Seitenauszug -
•••••
Ich hab ja meine Meinung in Bezug auf den Fall hier schon gepostet, aber ein bisserl Sachlichkeit sollte bei allen (verständlichen) Emotionen gewahrt bleiben, oder?
da werden aus 6 Wochen (incl. Versand und Infoaustausch) 2,5 Monate und dann schlagen die Jungs von Toxoholic'S auch noch 300% einfach so auf ihren Nettoeinkaufspreis für den Versand drauf, da hat man schnell ein Süppchen, das viel schärfer ist, als es denn sein sollte.
Vorkasse ist ein buchalterischer Albtraum in diesem Fall, auf Rechnung kannste mal abschminken bei 20-100 neuen Kunden jeden Tag. ich finde die Lösung nicht schlecht, Kreditkartenzahlung wär noch eine Option, die mir fehlt.


----------



## FreakyStyley (12. Juni 2009)

clemson schrieb:


> so stehts bei Specialzed:
> 
> Komponenten anderer Hersteller:
> Für Komponenten anderer Hersteller gelten immer die Garantiebestimmungen des
> ...
•••••
Nenne alle Zahlungsarten, die im Forumsauszug erwähnt werden.

Erfasste Daten
•••••
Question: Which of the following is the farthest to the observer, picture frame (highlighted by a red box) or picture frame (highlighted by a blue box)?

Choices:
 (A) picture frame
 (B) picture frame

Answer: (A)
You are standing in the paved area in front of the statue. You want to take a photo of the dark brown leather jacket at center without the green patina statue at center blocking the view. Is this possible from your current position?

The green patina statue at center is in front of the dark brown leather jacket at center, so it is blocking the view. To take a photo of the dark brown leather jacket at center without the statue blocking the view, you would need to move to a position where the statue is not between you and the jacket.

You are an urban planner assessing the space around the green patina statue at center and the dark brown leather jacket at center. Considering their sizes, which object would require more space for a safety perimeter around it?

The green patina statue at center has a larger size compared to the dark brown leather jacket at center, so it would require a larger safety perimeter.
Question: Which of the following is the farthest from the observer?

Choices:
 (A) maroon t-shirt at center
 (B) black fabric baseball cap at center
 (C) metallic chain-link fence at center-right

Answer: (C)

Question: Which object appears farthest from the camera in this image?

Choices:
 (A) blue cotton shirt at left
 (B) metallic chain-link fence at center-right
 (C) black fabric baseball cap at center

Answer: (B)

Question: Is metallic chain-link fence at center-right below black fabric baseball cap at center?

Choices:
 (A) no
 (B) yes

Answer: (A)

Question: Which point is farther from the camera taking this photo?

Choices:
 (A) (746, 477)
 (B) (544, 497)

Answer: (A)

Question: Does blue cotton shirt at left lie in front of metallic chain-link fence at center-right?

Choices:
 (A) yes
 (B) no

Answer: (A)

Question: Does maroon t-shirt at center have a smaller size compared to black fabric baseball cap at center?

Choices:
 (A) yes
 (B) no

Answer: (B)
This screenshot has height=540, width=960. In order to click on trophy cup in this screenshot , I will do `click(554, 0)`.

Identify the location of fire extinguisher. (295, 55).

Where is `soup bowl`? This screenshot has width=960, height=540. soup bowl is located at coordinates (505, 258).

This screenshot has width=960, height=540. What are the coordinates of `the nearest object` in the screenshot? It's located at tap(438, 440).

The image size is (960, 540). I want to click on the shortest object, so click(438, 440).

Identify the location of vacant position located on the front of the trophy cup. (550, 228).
•••••
Ergebnis - Vorkasse, Zahlung auf Rechnung, Kreditkartenzahlung